One could go on, but the point is clear: In many respects, Burch isn’t exactly a Pope Francis fan. To designate him as ambassador to the Vatican, therefore, could imply that Trump anticipates a contentious relationship in his second go-around with this pope, and he wants somebody to represent him who’ll give as good as he gets.

What are we to make of all this?

First, let’s concede that what one might say on social media, or cable TV news, isn’t necessarily the tone the same person might strike in a more formal and thoughtful context. Burch almost certainly will be more measured in his comments on Francis as ambassador. Moreover, there’s no doubt he has a deep respect for the office of the papacy, whatever he may make of individual popes.

Second, there’s probably an argument to be made for truth in advertising.

At least Trump isn’t trying to project a false bonhomie, pretending that everything is sweetness and light. His nomination of Burch amounts to an honest admission that there are real differences between him and Francis, and it doesn’t do anyone any good to pretend that’s not so. (If Trump really does start cranking up mass deportations of immigrants, for example, the gloves likely will come off pretty quickly.)

Third, one could make an argument that Trump actually is paying Pope Francis a compliment by taking him seriously.

In the past, presidents and other world leaders, even those who objected to one or another position a given pope might hold, didn’t send envoys inclined to address those differences – in part, frankly, because they just didn’t regard the Vatican or the Catholic Church as important enough to bother.

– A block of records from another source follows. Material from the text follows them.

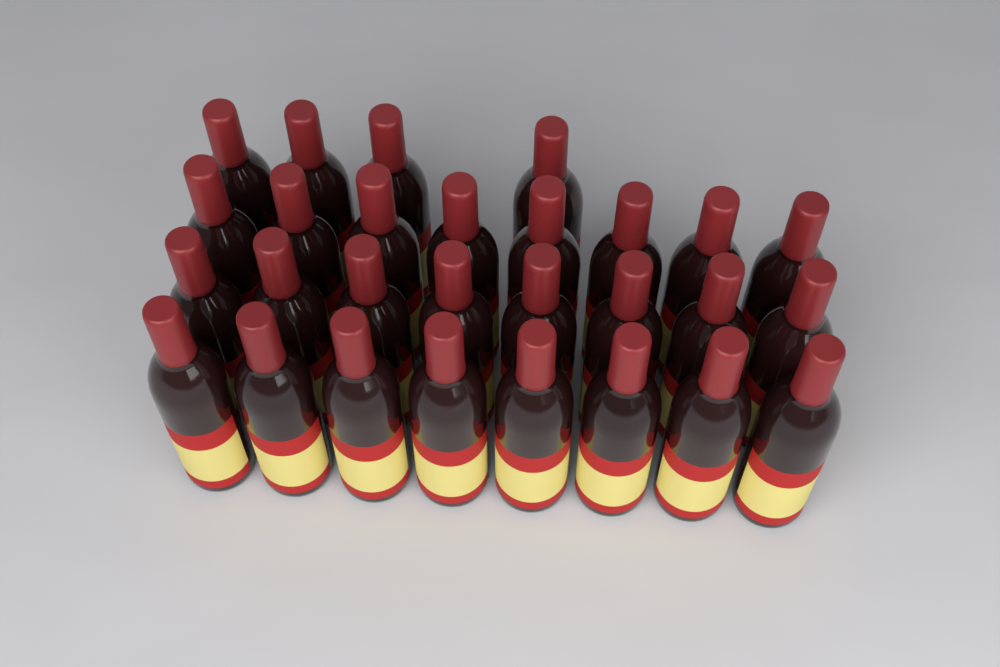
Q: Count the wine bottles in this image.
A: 28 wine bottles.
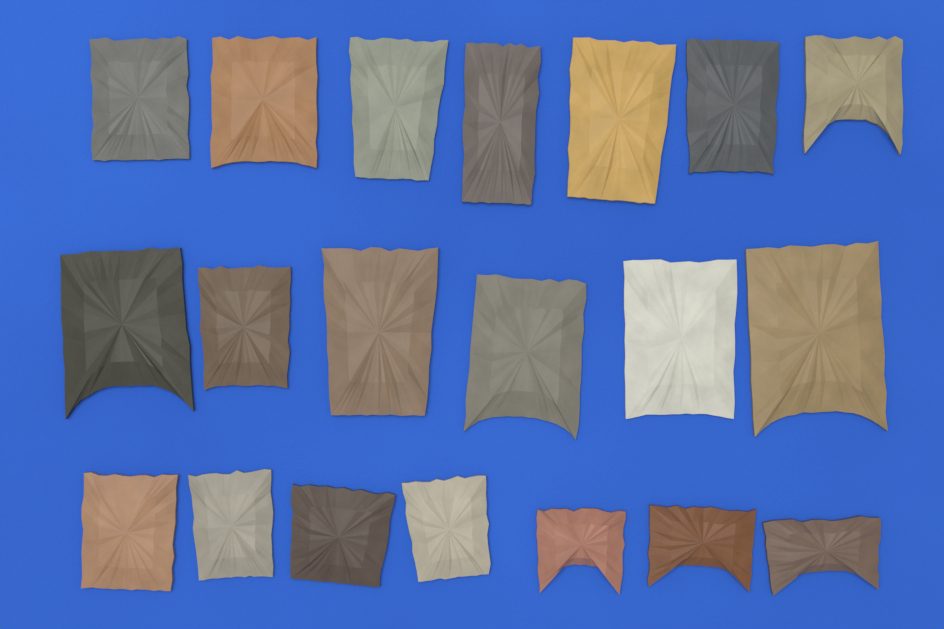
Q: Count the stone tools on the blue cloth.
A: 20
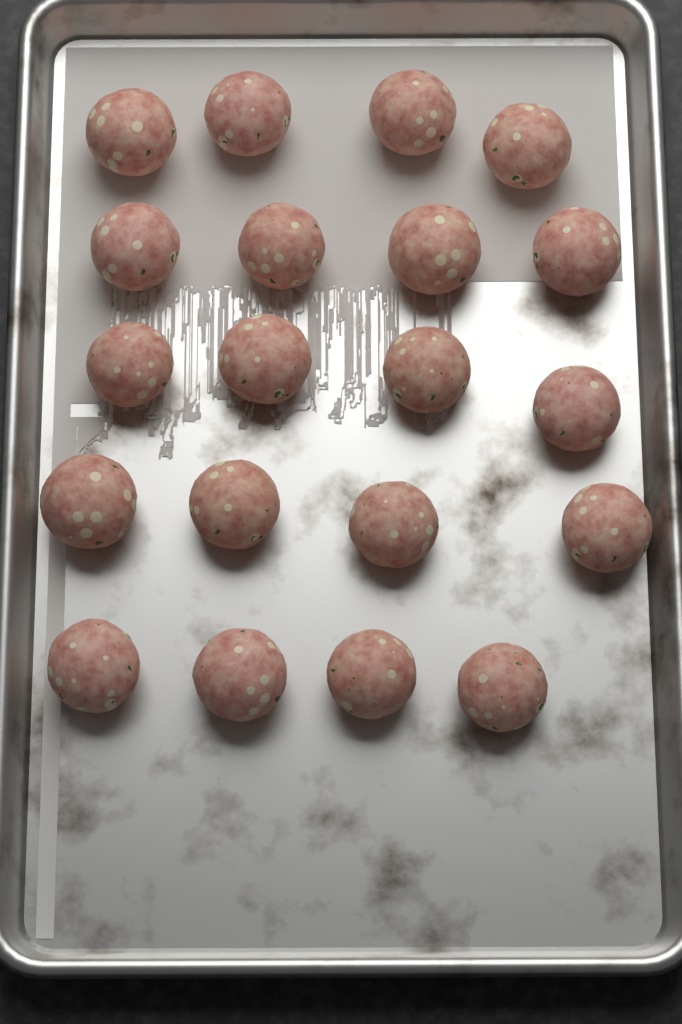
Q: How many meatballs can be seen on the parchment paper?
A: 20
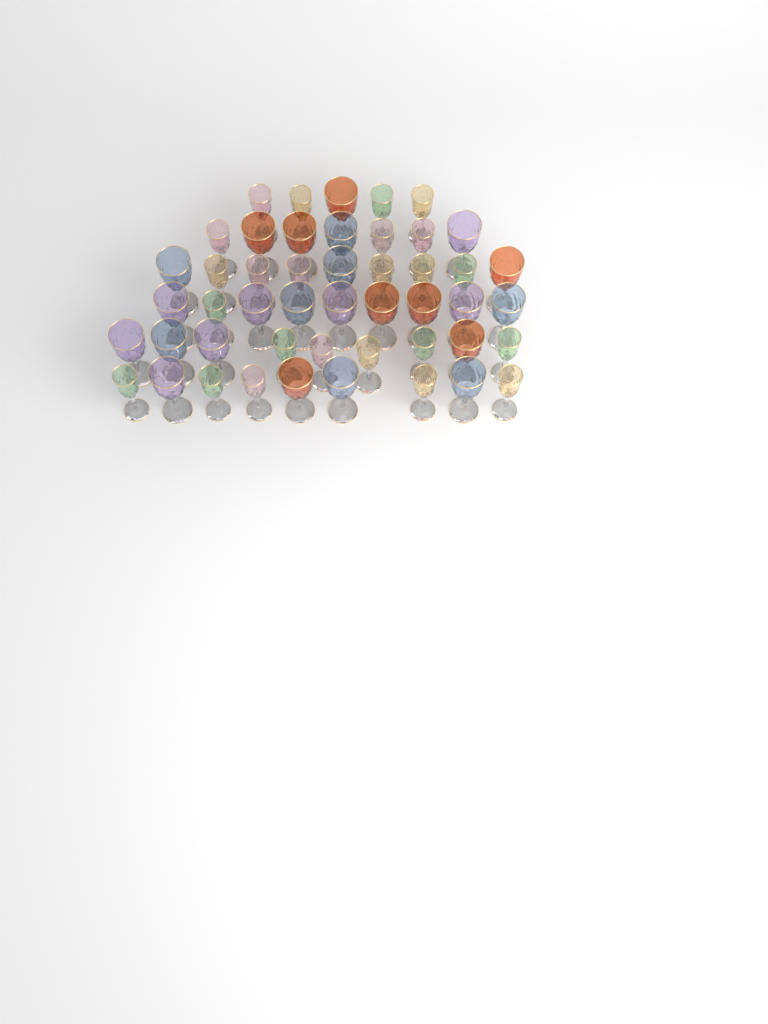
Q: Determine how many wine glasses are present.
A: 48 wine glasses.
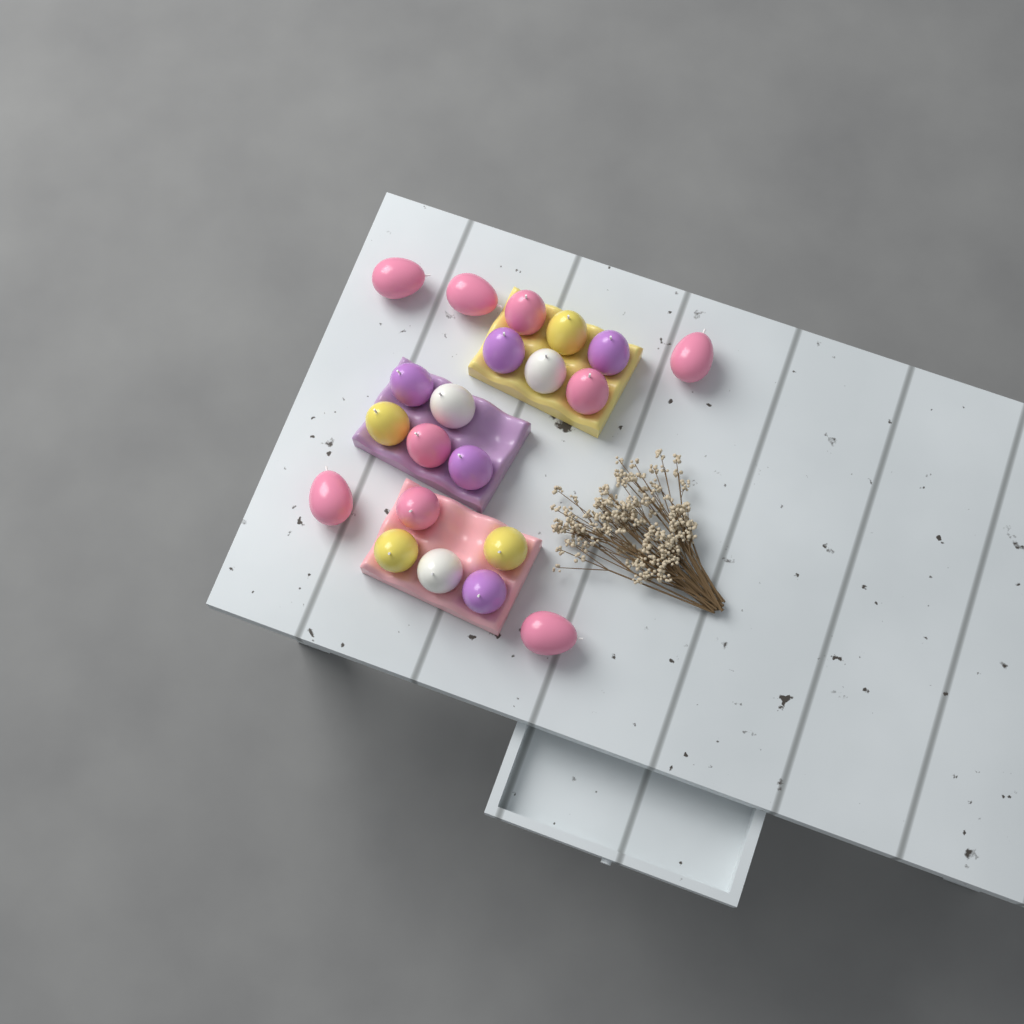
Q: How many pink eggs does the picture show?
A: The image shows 9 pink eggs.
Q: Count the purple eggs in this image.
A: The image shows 5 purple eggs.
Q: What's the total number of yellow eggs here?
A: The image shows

Trump, however, understands that he’s returning to the White House in part on the back of Catholic votes, and that many of the American Catholic voters who backed him have the same reservations about Francis as Burch. In other words, Trump thinks he can consolidate his support among a core constituency by being seen as not kowtowing to the Vatican, which is a backhanded way of saying that, for good or ill, the Vatican matters.

All that stipulated, there are still two core question marks about the Burch nomination, and only time will tell how serious they turn out to be.

To begin, it’s fair to wonder how effective someone can be as a bridge-builder, which is the basic job description of a diplomat, when he brings such a clear track record as a critic of the figure to whom he’ll be accredited. To put the point differently, Burch could succeed at using the ambassador’s role as a bully pulpit, but simultaneously fail at advancing the partnerships and behind-the-scenes exchanges of favors which are the life’s blood of professional diplomacy.

In addition, under the heading of unintended consequences, Trump’s decision not to muzzle his disagreements with this papacy may prompt an equal-and-opposite lack of restraint on the other side.

The Vatican generally exercises caution in expressing disagreements with foreign governments, couching their dissent in sufficiently broad terms of universal principle that it’s usually possible for any given leader to deny that were actually talking about him or her. Now, however, Vatican officials may decide that if Trump and his team feel no need to be discrete, why should they? The result might be more direct and forceful Vatican critiques of American policy, putting Trump on the defensive vis-à-vis the world’s most important “soft power.”

That may not be an outcome Trump necessarily fears, but it could also prove a distraction he doesn’t need, depending on how things play out over the next four years. If so, and he wants somebody to calm the troubled waters, then it will be interesting to see if an envoy chosen mostly as a firebrand can also become an effective firebreak.